ATLANTA -- Atlanta Mayor Kasim Reed was beaming Sunday, thrilled the big party is going great -- ecstatic, he said, that the NCAA Men's Final Four weekend is turning out to be a huge economic windfall for Atlanta.
Or is it?
Mayor Reed projected, once again, that the Final Four is pouring, perhaps, more than $70 million into the Atlanta economy.
"I think that all of our hotels are full," he said. "The numbers that we're getting is that the economic impact will be between $65 million and $72 million. But all of the numbers have just been through the roof."
But independent economic studies have concluded that the cities that host major national and international sporting events do not come out ahead financially; they break even, at best.

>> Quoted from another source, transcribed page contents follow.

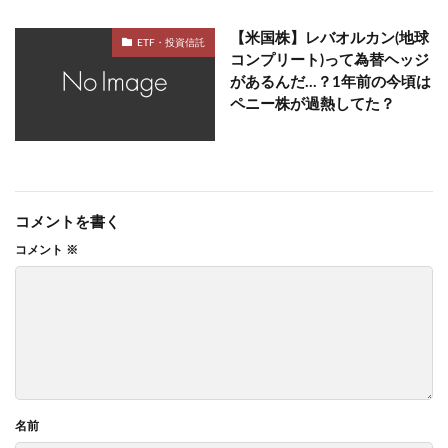
【米国株】レバオルカン(地球
ETF・投資信託
コンプリート)って為替ヘッジ
があるんだ…？1年前の今頃は
ペニー株が過熱してた？
コメントを書く
コメント
※
名前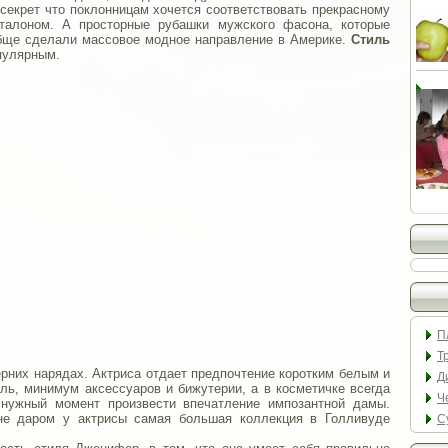
секрет что поклонницам хочется соответствовать прекрасному
эталоном. А просторные рубашки мужского фасона, которые
бще сделали массовое модное направление в Америке.
Стиль
пулярным.
П
Т
рних нарядах. Актриса отдает предпочтение коротким белым и
Д
ль, минимум аксессуаров и бижутерии, а в косметичке всегда
Ч
 нужный момент произвести впечатление импозантной дамы.
не даром у актрисы самая большая коллекция в Голливуде
С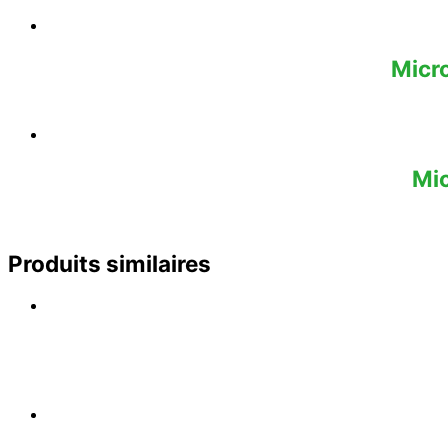
Micr
Mi
Produits similaires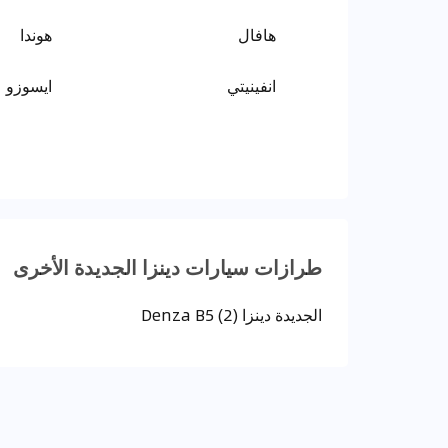
هافال
هوندا
انفينيتي
ايسوزو
طرازات سيارات دينزا الجديدة الأخرى
الجديدة دينزا Denza B5 (2)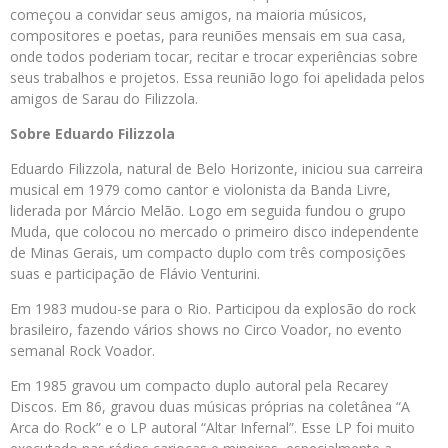
começou a convidar seus amigos, na maioria músicos,
compositores e poetas, para reuniões mensais em sua casa,
onde todos poderiam tocar, recitar e trocar experiências sobre
seus trabalhos e projetos. Essa reunião logo foi apelidada pelos
amigos de Sarau do Filizzola.
Sobre Eduardo Filizzola
Eduardo Filizzola, natural de Belo Horizonte, iniciou sua carreira
musical em 1979 como cantor e violonista da Banda Livre,
liderada por Márcio Melão. Logo em seguida fundou o grupo
Muda, que colocou no mercado o primeiro disco independente
de Minas Gerais, um compacto duplo com três composições
suas e participação de Flávio Venturini.
Em 1983 mudou-se para o Rio. Participou da explosão do rock
brasileiro, fazendo vários shows no Circo Voador, no evento
semanal Rock Voador.
Em 1985 gravou um compacto duplo autoral pela Recarey
Discos. Em 86, gravou duas músicas próprias na coletânea “A
Arca do Rock” e o LP autoral “Altar Infernal”. Esse LP foi muito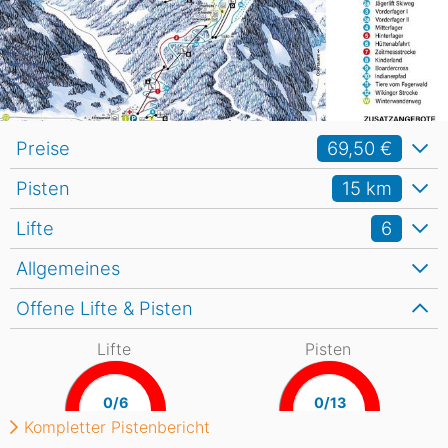
Preise
69,50 €
Pisten
15
km
Lifte
6
Allgemeines
Offene Lifte & Pisten
Lifte
Pisten
0/6
0/13
Kompletter Pistenbericht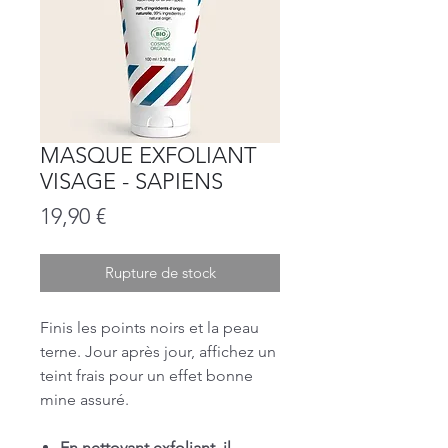
MASQUE EXFOLIANT
VISAGE - SAPIENS
Prix
19,90 €
Rupture de stock
Finis les points noirs et la peau
terne. Jour après jour, affichez un
teint frais pour un effet bonne
mine assuré.
En nettoyant exfoliant, il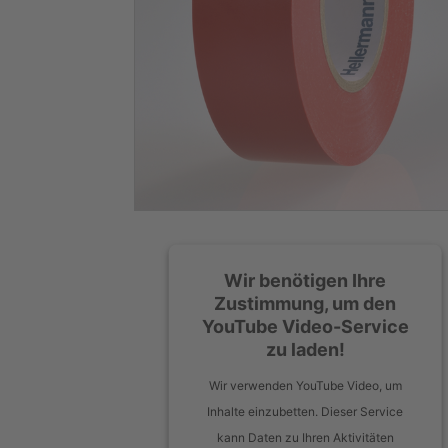
Wir benötigen Ihre
Zustimmung, um den
YouTube Video-Service
zu laden!
Wir verwenden YouTube Video, um
Inhalte einzubetten. Dieser Service
kann Daten zu Ihren Aktivitäten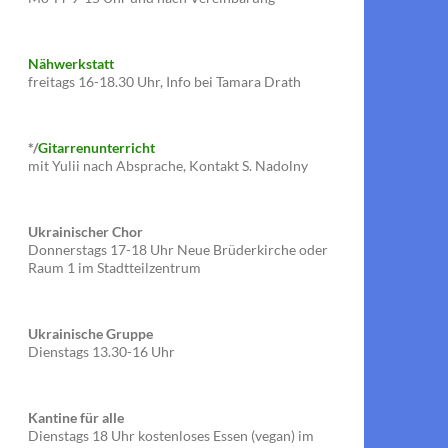
Nähwerkstatt
freitags 16-18.30 Uhr, Info bei Tamara Drath
*/
Gitarrenunterricht
mit Yulii nach Absprache, Kontakt S. Nadolny
Ukrainischer Chor
Donnerstags 17-18 Uhr Neue Brüderkirche oder
Raum 1 im Stadtteilzentrum
Ukrainische Gruppe
Dienstags 13.30-16 Uhr
Kantine für alle
Dienstags 18 Uhr kostenloses Essen (vegan) im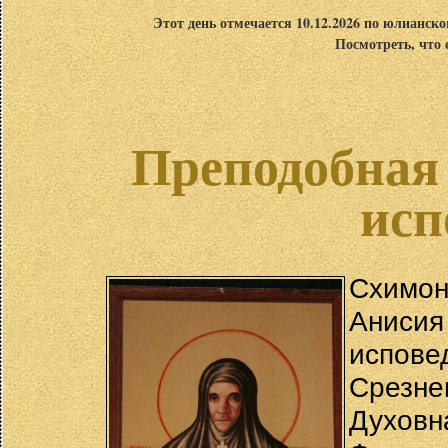
Этот день отмечается 10.12.2026 по юлианск
Посмотреть, что 
Преподобная 
исп
Схимо
Аниси
испов
Срезне
Духов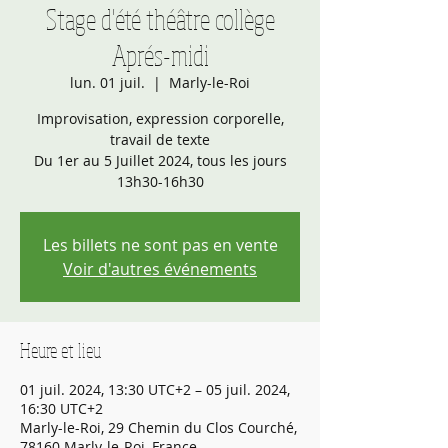
Stage d'été théâtre collège
Aprés-midi
lun. 01 juil.
  |  
Marly-le-Roi
Improvisation, expression corporelle,
travail de texte
Du 1er au 5 Juillet 2024, tous les jours
13h30-16h30
Les billets ne sont pas en vente
Voir d'autres événements
Heure et lieu
01 juil. 2024, 13:30 UTC+2 – 05 juil. 2024,
16:30 UTC+2
Marly-le-Roi, 29 Chemin du Clos Courché,
78160 Marly-le-Roi, France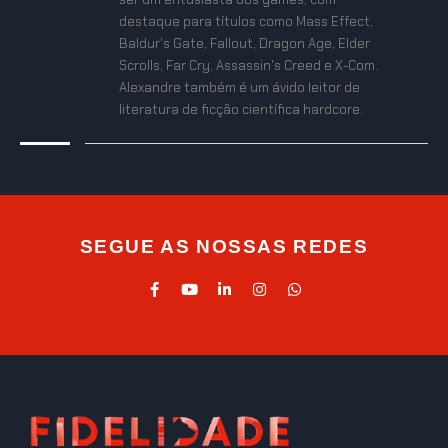
destaque para títulos como Mass Effect,
Baldur's Gate, Fallout, Dragon Age, Elder
Scrolls, Far Cry, Assassin's Creed e X-Com.
Alexandre também é um ávido leitor de
literatura de ficção científica hardcore.
SEGUE AS NOSSAS REDES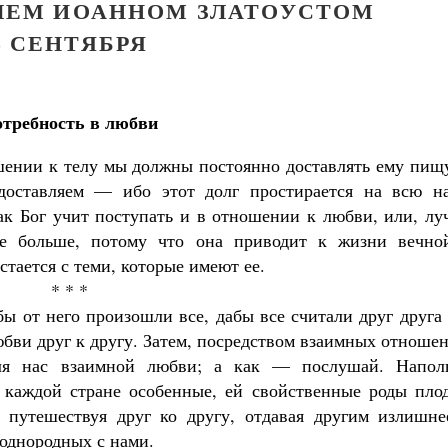
ЕЛЕМ ИОАННОМ ЗЛАТОУСТОМ
8 СЕНТЯБРЯ
требность в любви
шении к телу мы должны постоянно доставлять ему пищу
доставляем — ибо этот долг простирается на всю н
ак Бог учит поступать и в отношении к любви, или, лу
ще больше, потому что она приводит к жизни вечно
стается с теми, которые имеют ее.
* * *
обы от него произошли все, дабы все считали друг друга
юбви друг к другу. Затем, посредством взаимных отноше
для нас взаимной любви; а как — послушай. Напол
 каждой стране особенные, ей свойственные роды плод
 путешествуя друг ко другу, отдавая другим излишне
однородных с нами.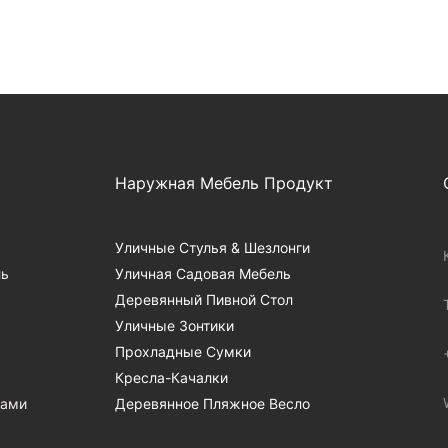
Наружная Мебель Продукт
Уличные Стулья & Шезлонги
ль
Уличная Садовая Мебель
Деревянный Пивной Стол
Уличные Зонтики
Прохладные Сумки
Кресла-Качалки
Нами
Деревянное Пляжное Весло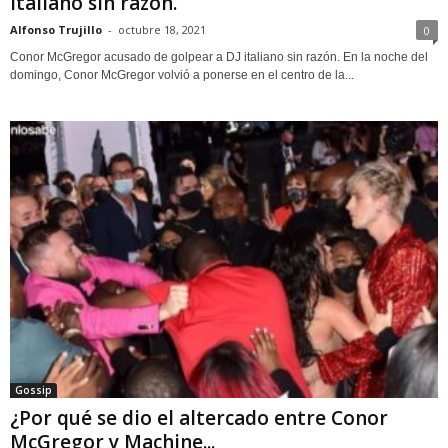
italiano sin razón.
Alfonso Trujillo
-
octubre 18, 2021
0
Conor McGregor acusado de golpear a DJ italiano sin razón. En la noche del
domingo, Conor McGregor volvió a ponerse en el centro de la...
Gossip
¿Por qué se dio el altercado entre Conor
McGregor y Machine...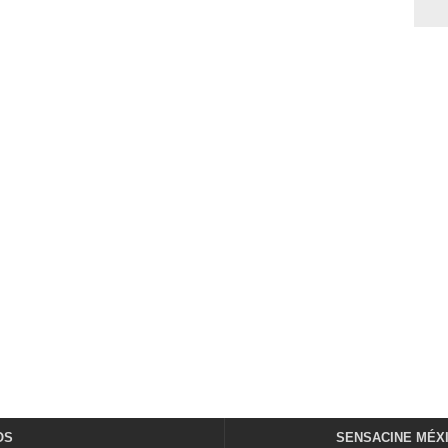
OS
SENSACINE MÉX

Economics professor Victor Matheson of the College of the Holy Cross in Worcester, Mass., and economics professor Robert Baade, now with Lake Forest College near Chicago, analyzed the financials of big sporting events going back to 1970.
Consistently, Dr. Matheson said, the projections of a huge economic impact were far higher than the outcomes, on the order of 10 times higher.
"One handy rule of thumb that economists use is, take whatever the city or the promoters tell you, and just move the decimal place one point to the left," he said.
Matheson and Baade found, for example, that a lot of the money that pours into the host cities does not stay in the host cities; it goes to the out-of-state corporations that own the big hotels and restaurant chains.
"Certainly a hotel room in Atlanta this weekend is very expensive," Matheson said. "They're charging two and three times their normal rate. But they're not increasing the salaries of their desk clerks and their room cleaners by two or three times. So all of that money is just going back to the shareholders. It's going back to corporate headquarters in New York City. Not a lot of that money sticks in Atlanta" in the case of the 2013 Final Four.
And Matheson said that studies over timehave found that the big sporting events end up simply replacing other comparably big conventions that wanted to come to those cities-- conventions that had to find other cities because there was no room for them during thebig sporting events.
"There is no doubt that this is a fun weekend for Atlanta," Dr. Matheson said. "This is a great party, and we have good evidence that events like this make people in the host cities happier. But we just simply don't have much evidence that it makes people richer."
What about the long-term benefits of Atlanta enhancing its image and reputation through events like the Final Four, resulting in more conventions coming to town, and more corporations moving into town, and more people coming to visit, and more people moving here because they like what they see?
"There is no doubt that Atlanta is on everyone's mind this weekend. It's put on the map. But remember, Atlanta's one of the largest cities in the United States. It's already on most people's maps. And the real question is, do you get any long-term increase in convention business or other tourism business? And the evidence we see is that, there's not a whole lot of clear evidence that you do have a big increase in other types of tourism following big sporting events like the Final Four or, for example, the Olympics."
Mayor Reed pointed out that Atlanta is in the "big leagues" among U.S. host cities, and Atlanta will continue to compete for more huge events -- another Final Four, another Super Bowl, another Olympics -- because, he said, that's what Atlanta does. This is a convention and visitors city.
"We host major events as well as any city in America," Reed said. "We're going to compete. And we're going to be competing with a new stadium [to offer the sports leagues and teams].... Right now, the world's eyes are on the city of Atlanta. There are 200 countries, several million viewers every single night are watching the city of Atlanta, on display at its best."